Когда люди приходят ко мне с какими-то своими трудностями и проблемами, то видно
это статистическое снижение морали, то, что я бы назвал моральной коррозией,
ржавчиной общего аморализма. Эта ржавчина ползет по телепередачам и по рекламе,
вы ведь помните – «бери от жизни все».
Иногда супруги начинают о себе рассказывать, разбираться между собой, и это
происходит на таком уровне, настолько ниже плинтуса, что трудно бывает удержать
рвотный рефлекс. Мне как специалисту приходится вести какой-то отсчет от этого
общего сниженного морального уровня. Впрочем, противоположная тенденция тоже
существует, нельзя сказать, что все ползет только в одну сторону.
Вообще говоря, нынешнее состояние общества можно назвать очередной стадией
духовной шизофрении, которая началась не вчера и даже не позавчера, а очень
давно, - в России, но и во всем мире тоже. Просто в России она приняла на
сегодняшний день брутальную форму.
- Как-то по телевидению выступал известный социолог Левада, и вот он заметил,
что в России достаточно широкий слой живет гораздо лучше, чем когда бы то ни
было (больше еды, развлечений, поездок), что не соответствует психическому
состоянию этих людей, для которого характерны отвращение, сознание униженности и
т.д. Вы с этим согласны?
- На самом деле, немногие стали жить лучше, а многие стали жить хуже, и
произошло очень большое расслоение. Стоит отъехать на 50 км от Москвы, туда, где
кончаются коттеджи Рублевского шоссе, и вы увидите, насколько многие стали «жить
лучше» – в кавычках.
Может быть, выборка у Левады, которого я очень уважаю, была на этот раз в
пределах Москвы, - не знаю, почему он пришел к такому выводу. Что же касается
муторности и отвращения, то это верно; дело в том, что ни у кого нет тыла и
какой-то социальной защищенности. Ее и раньше не было, но существовала хотя бы
иллюзия этой защищенности, а сейчас иллюзии нет, и, более того, нагнетаются
ужастики, ставшие постоянной пищей новостей, - вот там одного чикнули, там
другого убили, никакой губернатор, никакой бизнесмен не чувствуют себя в
безопасности.
Был период, когда я довольно много занимался психотерапией руководителей
новоявленных банков, которые в какой-то момент, еще до дефолта, выросли повсюду,
как огромные грибы-поганки. Наворовали, набрали денег, и вот появились эти самые
новые русские, некоторые из которых по старой памяти, или по свежей, обратились
ко мне со своими проблемами. Я помню одного банкира, - банк был довольно
крупный, но во время дефолта лопнул, не устоял – так вот он сидел на своем
рабочем кресле, и волновался, ерзал: «Мне сейчас надо в туалет выйти, где там
охранник ?» Другой приезжал ко мне домой, 34 года мужику, уже весь бледный –
гипертония. Начали разговаривать, и тут он говорит: «Вы извините, но в этой
комнате позвольте посадить вот того человека», - хотя, казалось бы, от кого его
там охранять? Вот вам иллюстрация к сказанному.
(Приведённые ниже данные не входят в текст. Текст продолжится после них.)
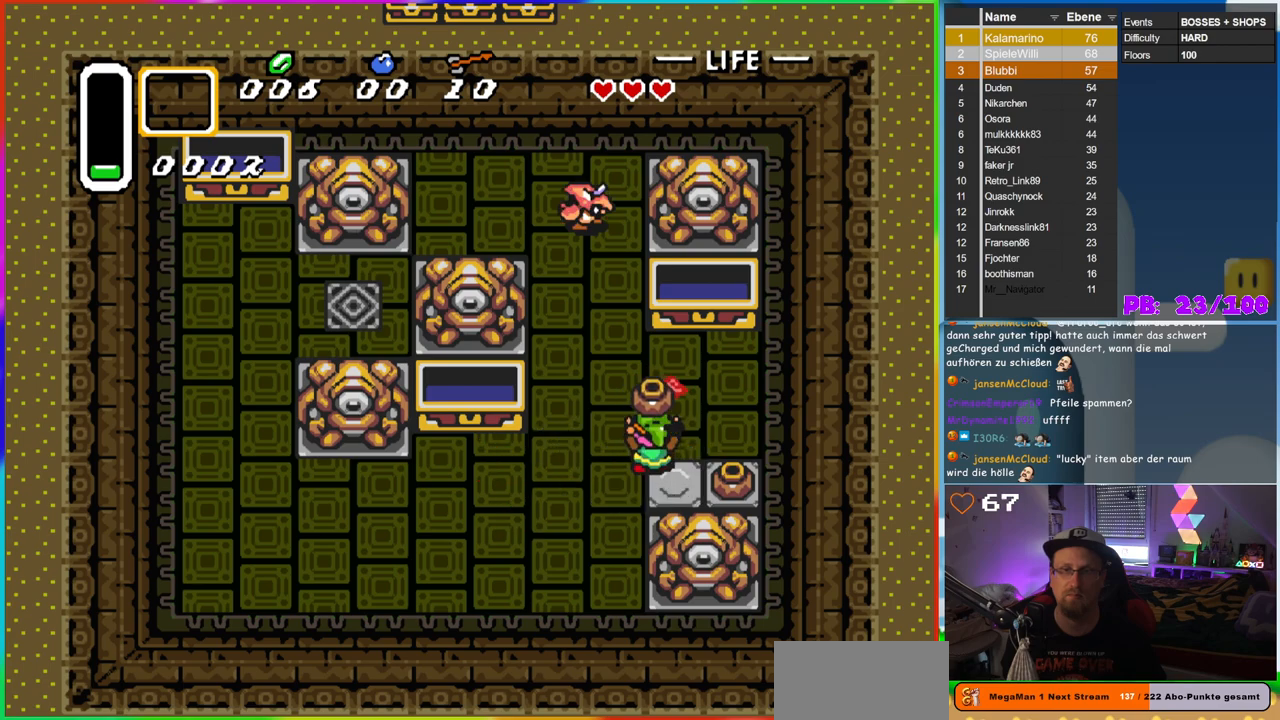
{"dt_ms": 500, "buttons": ["DPAD_UP"], "events": [[183, "DPAD_LEFT", "down"], [217, "DPAD_UP", "up"], [367, "DPAD_UP", "down"], [433, "DPAD_LEFT", "up"]]}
- Владимир Львович, если бы вас как профессионала попросили нарисовать
психологический портрет президента Путина, каким бы этот портрет оказался? Вы
как-то утверждали, что президентские лобные доли внушают оптимизм.
- Это большой и сложный вопрос, вообще говоря, у меня была мысль подготовить
серию публикаций, а может, даже и книжечку под грифом « каждому политику – по
психоаналитику». Скажу вам вот что - я вижу, к примеру, тенденцию к довольно
успешному, но неполному одолению президентом некоего комплекса, который я бы
назвал «комплексом шестерки», комплексом второго человека, а не первого. Мне
кажется, что Путин наиболее комфортно чувствовал себя раньше, на своих
полутеневых ролях, - вот он был вторым человеком при Собчаке, и очень успешно
действовал в этом качестве, я не говорю уже о его предыдущей работе в
соответствующих органах. Кстати, высказывается мнение (хотя я не знаю, насколько
оно верно), что он и сегодня имеет вкус к прежней профессии, но уже на другом
уровне. Впрочем, это не относится к психоанализу; более глубокие
психоаналитические характеристики я не хотел бы разменивать на масштабы и формат
интервью.
Добавлю вот еще что – Путин, безусловно, человек очень закрытый, иногда из него
прорывается непроизвольная агрессивность, вы ведь помните его знаменитое
«террористов мы будем мочить в сортире».. >>> |
-- Вы упоминали о «комплексе второго
человека». Следует ли это понимать в том смысле, что президент лишен харизмы?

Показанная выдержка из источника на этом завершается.